◆ Compito 1
Rispondi per favore a queste domande sul testo dedicato a Odino:
(a) Come si chiama il palazzo d'argento in cui dimora Óðinn?
(b) Chi è il padre di Frigg, la sposa di Óðinn?
(c) Quanti nomi aveva Óðinn nei tempi antichi in Ásgarðr?

◆ Testo estratto
------------

Odino Padre degli Dei

Odino è figlio del gigante Borr e di Bestla figlia di Bolþörn. E’ il più vecchio degli Æsir. Nato in tempi remoti, lui e i suoi fratelli Vili e Vé furono gli artefici della creazione: essi uccisero il gigante primigenio Ymir e con la sua carcassa forgiarono la terra e il cielo, quindi regolarono il corso degli astri, stabilirono il computo del tempo e fondarono il nuovo ordine universale.

Óðinn è sommo tra gli dèi e governa tutte le cose del mondo. Benché anche gli altri dèi siano potenti, tutti lo servono, così come i figli fanno con il padre. Infatti egli è chiamato Allföðr, «padre di tutti», perché è padre degli dèi e degli uomini, il creatore di tutto ciò che ha portato a compimento con la sua potenza.

 Óðinn dimora in Ásgarðr, nel palazzo d’argento chiamato Valaskjálf, «rocca degli eletti», che lui stesso ha innalzato. In quella sala si trova il trono Hliðskjálf, dal quale Óðinn osserva tutto il mondo e la condotta di ogni uomo, e comprende tutte le cose che vede.

Sposa di Óðinn è Frigg figlia di Fjörgynn, da cui ha avuto il figlio Baldr e, forse, anche il cieco Höðr. Ma prima, Óðinn aveva avuto in moglie Jörð, che gli aveva generato il più forte e possente dei suoi figli, il dio del tuono Þórr (Thor). La sua amante Rindr gli ha dato inoltre il figlio Váli, e la gigantessa Gríðr gli ha partorito Víðarr il silenzioso. Anche Hermóðr è detto figlio di Óðinn. Il valoroso Týr è pure figlio di Óðinn, ma altri lo dicono piuttosto figlio del gigante Hymir.
Óðinn ha infine avuto molte amanti tra i mortali, dalle quali ha generato grandi eroi e importanti schiatte di sovrani.

Moltissimi sono i nomi e gli appellativi con i quali Óðinn è conosciuto tra i figli degli uomini, e nessun uomo ha sapienza bastante per conoscerli tutti. Si dice che nei tempi antichi, in Ásgarðr, egli avesse dodici nomi. Il primo era Allföðr, il secondo Herjan, il terzo Hnikarr, il quarto Hnikuðr, il quinto Fjölnir, il sesto Óski, il settimo Ómi, l’ottavo Biflindi, il nono Sviðurr, il decimo Sviðrir, l’undicesimo Viðrir, il dodicesimo Jálkr. Ma egli è chiamato anche Sigföðr e Valföðr perché stabilisce in battaglia a chi vadano la vittoria e la morte. Altri suoi nomi sono Hangaguð «dio degli impiccati», Haptaguð «dio dei legami» e Farmaguð «dio dei carichi». Ma vi è anche un’altra ragione per cui tutti questi nomi sono stati assegnati a Óðinn. Nel mondo vi sono molte lingue e tutte le genti si rivolgono al dio nella propria lingua quando lo invocano o lo pregano.

------------

◆ Dati del testo estratto dalla pagina
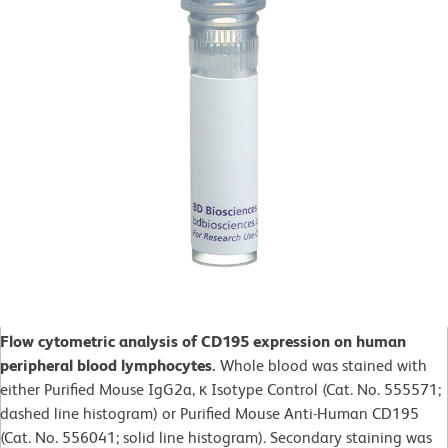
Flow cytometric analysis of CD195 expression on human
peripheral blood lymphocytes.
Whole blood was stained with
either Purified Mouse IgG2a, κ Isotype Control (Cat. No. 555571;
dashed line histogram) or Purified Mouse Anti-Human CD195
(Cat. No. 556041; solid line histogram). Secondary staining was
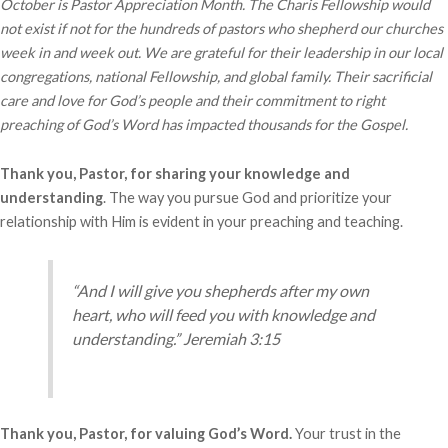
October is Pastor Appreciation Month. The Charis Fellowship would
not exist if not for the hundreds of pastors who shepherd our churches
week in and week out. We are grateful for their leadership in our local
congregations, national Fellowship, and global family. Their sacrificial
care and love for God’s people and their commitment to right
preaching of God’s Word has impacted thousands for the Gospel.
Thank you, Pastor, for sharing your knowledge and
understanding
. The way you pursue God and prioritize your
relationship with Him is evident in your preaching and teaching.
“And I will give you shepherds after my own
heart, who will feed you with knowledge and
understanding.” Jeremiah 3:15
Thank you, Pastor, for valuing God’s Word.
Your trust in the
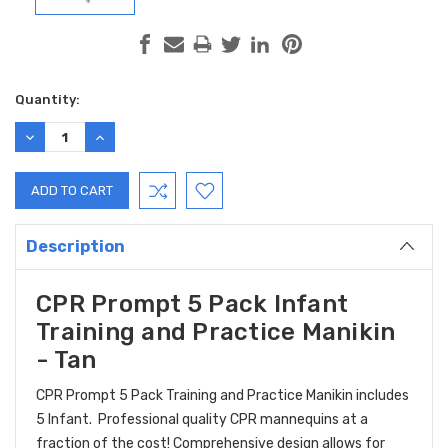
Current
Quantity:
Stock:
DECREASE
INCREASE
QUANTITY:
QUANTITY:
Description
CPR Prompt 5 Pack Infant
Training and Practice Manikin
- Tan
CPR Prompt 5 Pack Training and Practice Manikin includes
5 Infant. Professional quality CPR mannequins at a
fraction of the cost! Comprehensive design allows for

------------

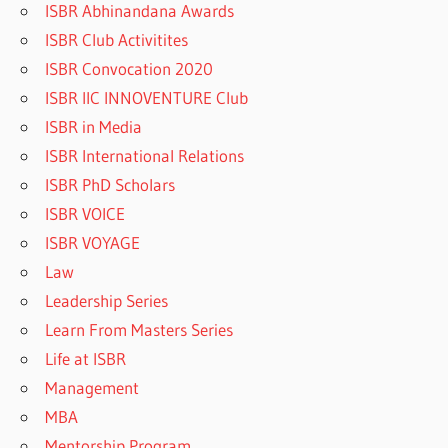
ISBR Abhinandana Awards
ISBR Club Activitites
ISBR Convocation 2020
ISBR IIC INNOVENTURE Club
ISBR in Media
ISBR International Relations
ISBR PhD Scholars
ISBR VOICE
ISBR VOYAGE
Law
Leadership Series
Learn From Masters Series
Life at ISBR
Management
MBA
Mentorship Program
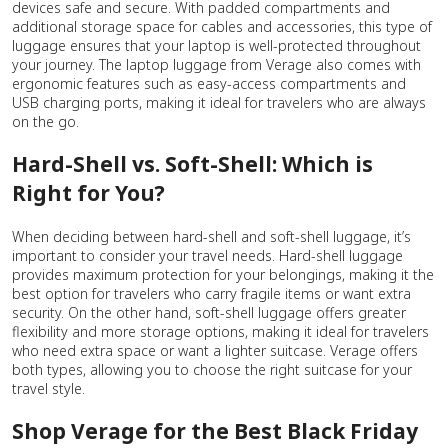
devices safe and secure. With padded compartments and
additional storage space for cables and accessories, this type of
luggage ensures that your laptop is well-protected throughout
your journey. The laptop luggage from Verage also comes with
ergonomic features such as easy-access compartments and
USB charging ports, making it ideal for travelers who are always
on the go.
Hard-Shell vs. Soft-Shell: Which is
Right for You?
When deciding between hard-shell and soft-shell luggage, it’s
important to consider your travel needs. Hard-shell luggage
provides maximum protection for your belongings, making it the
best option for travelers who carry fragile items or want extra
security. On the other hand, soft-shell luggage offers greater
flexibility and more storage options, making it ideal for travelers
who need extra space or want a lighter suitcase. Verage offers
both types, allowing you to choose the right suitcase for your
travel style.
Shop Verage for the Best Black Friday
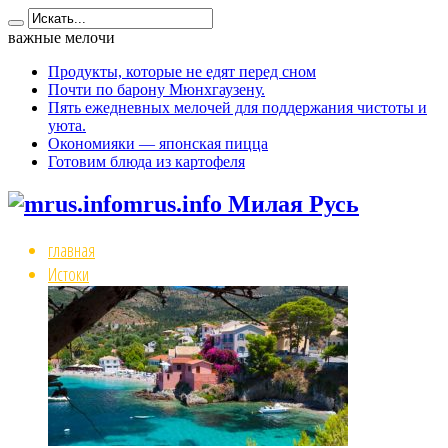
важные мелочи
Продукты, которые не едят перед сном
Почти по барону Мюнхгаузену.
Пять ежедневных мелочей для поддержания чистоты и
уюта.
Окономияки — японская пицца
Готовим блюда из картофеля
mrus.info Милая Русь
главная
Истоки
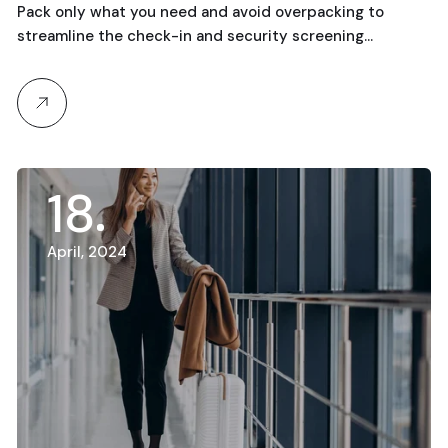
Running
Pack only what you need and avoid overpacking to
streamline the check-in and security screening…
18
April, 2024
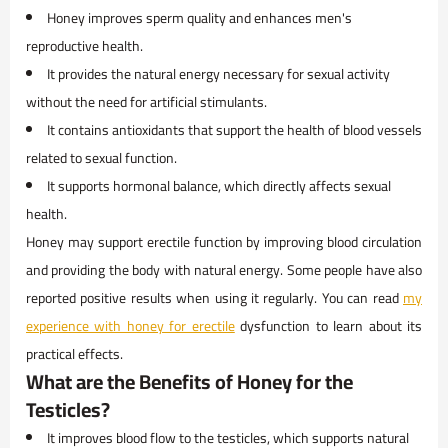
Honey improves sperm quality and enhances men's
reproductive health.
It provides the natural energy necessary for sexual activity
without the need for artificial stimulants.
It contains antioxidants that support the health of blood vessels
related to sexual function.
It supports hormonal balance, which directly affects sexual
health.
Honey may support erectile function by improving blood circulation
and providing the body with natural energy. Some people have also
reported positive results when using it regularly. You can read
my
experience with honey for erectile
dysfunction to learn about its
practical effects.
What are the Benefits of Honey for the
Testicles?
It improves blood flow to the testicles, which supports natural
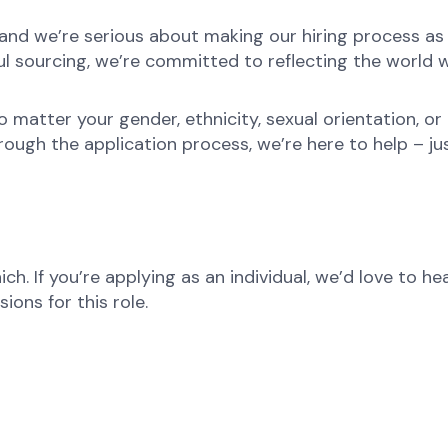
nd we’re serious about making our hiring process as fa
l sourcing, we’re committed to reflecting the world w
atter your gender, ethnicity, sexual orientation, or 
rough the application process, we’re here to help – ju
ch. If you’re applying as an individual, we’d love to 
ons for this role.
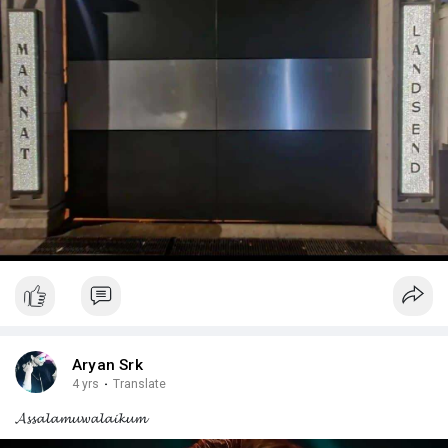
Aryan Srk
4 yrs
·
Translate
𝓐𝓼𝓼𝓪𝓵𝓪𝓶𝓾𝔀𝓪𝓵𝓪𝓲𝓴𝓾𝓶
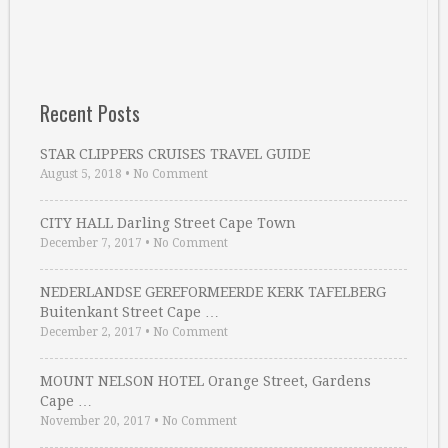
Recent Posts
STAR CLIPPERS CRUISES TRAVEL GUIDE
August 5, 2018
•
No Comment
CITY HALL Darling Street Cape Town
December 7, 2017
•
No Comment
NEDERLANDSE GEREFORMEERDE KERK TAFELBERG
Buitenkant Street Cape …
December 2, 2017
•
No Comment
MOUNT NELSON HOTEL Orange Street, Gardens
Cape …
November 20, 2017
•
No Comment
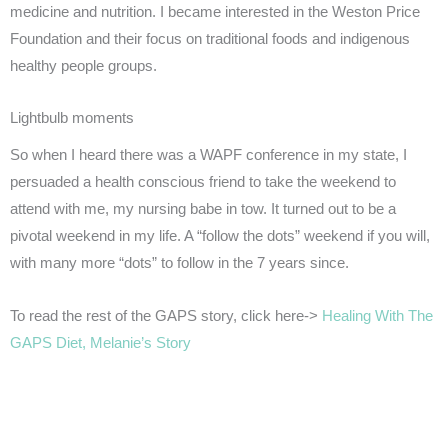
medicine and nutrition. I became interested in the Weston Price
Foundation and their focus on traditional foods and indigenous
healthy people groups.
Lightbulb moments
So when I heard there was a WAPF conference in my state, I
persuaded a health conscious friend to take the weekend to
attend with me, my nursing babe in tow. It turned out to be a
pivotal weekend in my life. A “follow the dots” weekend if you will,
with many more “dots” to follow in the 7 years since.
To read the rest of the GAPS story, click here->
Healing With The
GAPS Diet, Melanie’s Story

------------

◆ Compito 2
Tra le righe di origine, cambia quelle che partono dalla riga con "October is Pastor" e proseguono fino alla riga con "Your trust in the", entrambe incluse: sostituisci "Gospel" con "good news" e lascia invariato tutto il resto. Riporta soltanto queste righe.

◆ Risposta 1
(a) Valaskjálf
(b) Fjörgynn
(c) Dodici

◆ Risposta 2
October is Pastor Appreciation Month. The Charis Fellowship would
not exist if not for the hundreds of pastors who shepherd our churches
week in and week out. We are grateful for their leadership in our local
congregations, national Fellowship, and global family. Their sacrificial
care and love for God’s people and their commitment to right
preaching of God’s Word has impacted thousands for the good news.
Thank you, Pastor, for sharing your knowledge and
understanding
. The way you pursue God and prioritize your
relationship with Him is evident in your preaching and teaching.
“And I will give you shepherds after my own
heart, who will feed you with knowledge and
understanding.” Jeremiah 3:15
Thank you, Pastor, for valuing God’s Word.
Your trust in the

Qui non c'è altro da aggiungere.